Tasks to complete ▸
(A) In the post on simplifying X * C1 == C2, begin at the words "If we are going" and stop after "bit type), etc.", then reproduce that stretch word for word.
(B) In the post on simplifying X * C1 == C2, what should 3*X==5 become for a 32 bit type if the wrapping case is handled?
(C) Extend the post on simplifying X * C1 == C2 with undefined overflow, picking up after its last sentence.
──────── Page extract ────────
Simplify X * C1 == C2 with undefined overflow

Marc Glisse marc.glisse@inria.fr
Fri Aug 7 18:21:33 GMT 2020


On Fri, 7 Aug 2020, Joern Wolfgang Rennecke wrote:

>> this transformation is quite straightforward, without overflow, 3*X==15 is
>> the same as X==5 and 3*X==5 cannot happen.
>
> Actually, with binary and decimal computers, this transformation (with 
> these specific numbers) is also valid for wrapping overflow.  More 
> generally, it is valid for wrapping overflow if the right hand side of 
> the comparison is divisible without rest by the constant factor, and the 
> constant factor has no sub-factor that is a zero divisor for the ring 
> defined by the wrapping operation. For binary computers, the latter 
> condition can be more simply be restated as: The constant factor has to 
> be odd. (For decimal computers, it's: must not be divisible by two 
> and/or five.)

If we are going to handle the wrapping case, we shouldn't limit to the 
non-wrapping meaning of multiplicity. 3*X==5 should become X==1431655767 
(for a 32 bit type), etc.

Do we have an extended gcd somewhere in gcc, to help compute 1431655767?
──────── Data rows ────────
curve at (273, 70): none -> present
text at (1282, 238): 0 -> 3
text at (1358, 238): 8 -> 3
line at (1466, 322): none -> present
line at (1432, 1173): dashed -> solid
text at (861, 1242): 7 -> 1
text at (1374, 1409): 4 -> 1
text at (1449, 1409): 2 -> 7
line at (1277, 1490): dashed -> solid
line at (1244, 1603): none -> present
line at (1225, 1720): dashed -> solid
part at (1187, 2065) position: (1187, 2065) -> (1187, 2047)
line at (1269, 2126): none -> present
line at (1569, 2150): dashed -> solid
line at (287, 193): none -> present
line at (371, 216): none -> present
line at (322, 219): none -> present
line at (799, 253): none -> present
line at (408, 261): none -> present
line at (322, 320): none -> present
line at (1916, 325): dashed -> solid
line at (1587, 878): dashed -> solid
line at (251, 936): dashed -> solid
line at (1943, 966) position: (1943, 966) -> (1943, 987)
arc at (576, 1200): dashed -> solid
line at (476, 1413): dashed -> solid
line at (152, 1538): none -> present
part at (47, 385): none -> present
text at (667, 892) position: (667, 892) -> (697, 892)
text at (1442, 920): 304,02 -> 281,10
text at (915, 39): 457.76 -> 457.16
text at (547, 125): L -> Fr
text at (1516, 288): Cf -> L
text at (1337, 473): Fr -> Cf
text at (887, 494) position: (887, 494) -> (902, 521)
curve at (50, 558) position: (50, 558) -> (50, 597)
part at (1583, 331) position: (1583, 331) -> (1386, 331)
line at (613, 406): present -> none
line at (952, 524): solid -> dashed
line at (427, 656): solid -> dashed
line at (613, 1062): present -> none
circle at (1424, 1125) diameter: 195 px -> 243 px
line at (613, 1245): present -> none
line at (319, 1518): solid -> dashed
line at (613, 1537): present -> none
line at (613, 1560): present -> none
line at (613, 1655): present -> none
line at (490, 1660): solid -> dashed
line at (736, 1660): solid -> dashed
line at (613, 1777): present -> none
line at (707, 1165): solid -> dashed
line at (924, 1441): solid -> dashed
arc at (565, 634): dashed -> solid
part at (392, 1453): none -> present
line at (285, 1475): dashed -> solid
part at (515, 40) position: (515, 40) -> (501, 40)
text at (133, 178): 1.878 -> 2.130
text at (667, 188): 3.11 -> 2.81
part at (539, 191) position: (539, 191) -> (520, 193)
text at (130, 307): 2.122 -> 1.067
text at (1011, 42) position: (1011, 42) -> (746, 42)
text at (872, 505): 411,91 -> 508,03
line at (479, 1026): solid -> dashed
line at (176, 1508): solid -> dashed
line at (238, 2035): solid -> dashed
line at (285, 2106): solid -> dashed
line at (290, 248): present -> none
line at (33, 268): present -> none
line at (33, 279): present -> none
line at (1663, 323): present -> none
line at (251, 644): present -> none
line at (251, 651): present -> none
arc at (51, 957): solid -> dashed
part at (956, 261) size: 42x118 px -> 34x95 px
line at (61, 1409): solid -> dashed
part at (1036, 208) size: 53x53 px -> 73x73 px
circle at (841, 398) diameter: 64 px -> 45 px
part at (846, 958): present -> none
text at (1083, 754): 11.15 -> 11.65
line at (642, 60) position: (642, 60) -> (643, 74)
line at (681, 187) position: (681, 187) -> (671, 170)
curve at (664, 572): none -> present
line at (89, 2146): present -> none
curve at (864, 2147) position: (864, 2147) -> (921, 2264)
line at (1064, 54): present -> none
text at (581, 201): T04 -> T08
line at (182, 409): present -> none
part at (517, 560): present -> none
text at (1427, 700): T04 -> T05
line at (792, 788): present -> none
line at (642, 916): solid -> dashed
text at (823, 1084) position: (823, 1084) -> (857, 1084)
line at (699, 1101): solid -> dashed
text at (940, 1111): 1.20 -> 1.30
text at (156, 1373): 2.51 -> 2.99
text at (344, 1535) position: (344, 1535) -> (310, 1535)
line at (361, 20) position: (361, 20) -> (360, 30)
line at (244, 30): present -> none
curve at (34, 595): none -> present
────────
Responses for each task ▸
(A)
If we are going to handle the wrapping case, we shouldn't limit to the 
non-wrapping meaning of multiplicity. 3*X==5 should become X==1431655767 
(for a 32 bit type), etc.

(B) X==1431655767

(C)
> (Even if the variable factor is wider than equality comparison, that is 
> not a problem as long as the comparison is not widened by the 
> transformation.)
>
> On the other hand, the following generalizations would work only without 
> overflow:
> - handling of inequality-comparisons - merely have to account for the sign of 
> the factor reversing the sense of
>  the inequality, e.g. -3*X >= 15 ---> X <= 5

And again for this one, we have to be careful how we round the division, 
but we don't have to limit to the case where 15 is a multiple of 3. 3*X>7 
can be replaced with X>2.


Those are two nice suggestions. Do you intend to write a patch? Otherwise 
I'll try to do it eventually (no promise).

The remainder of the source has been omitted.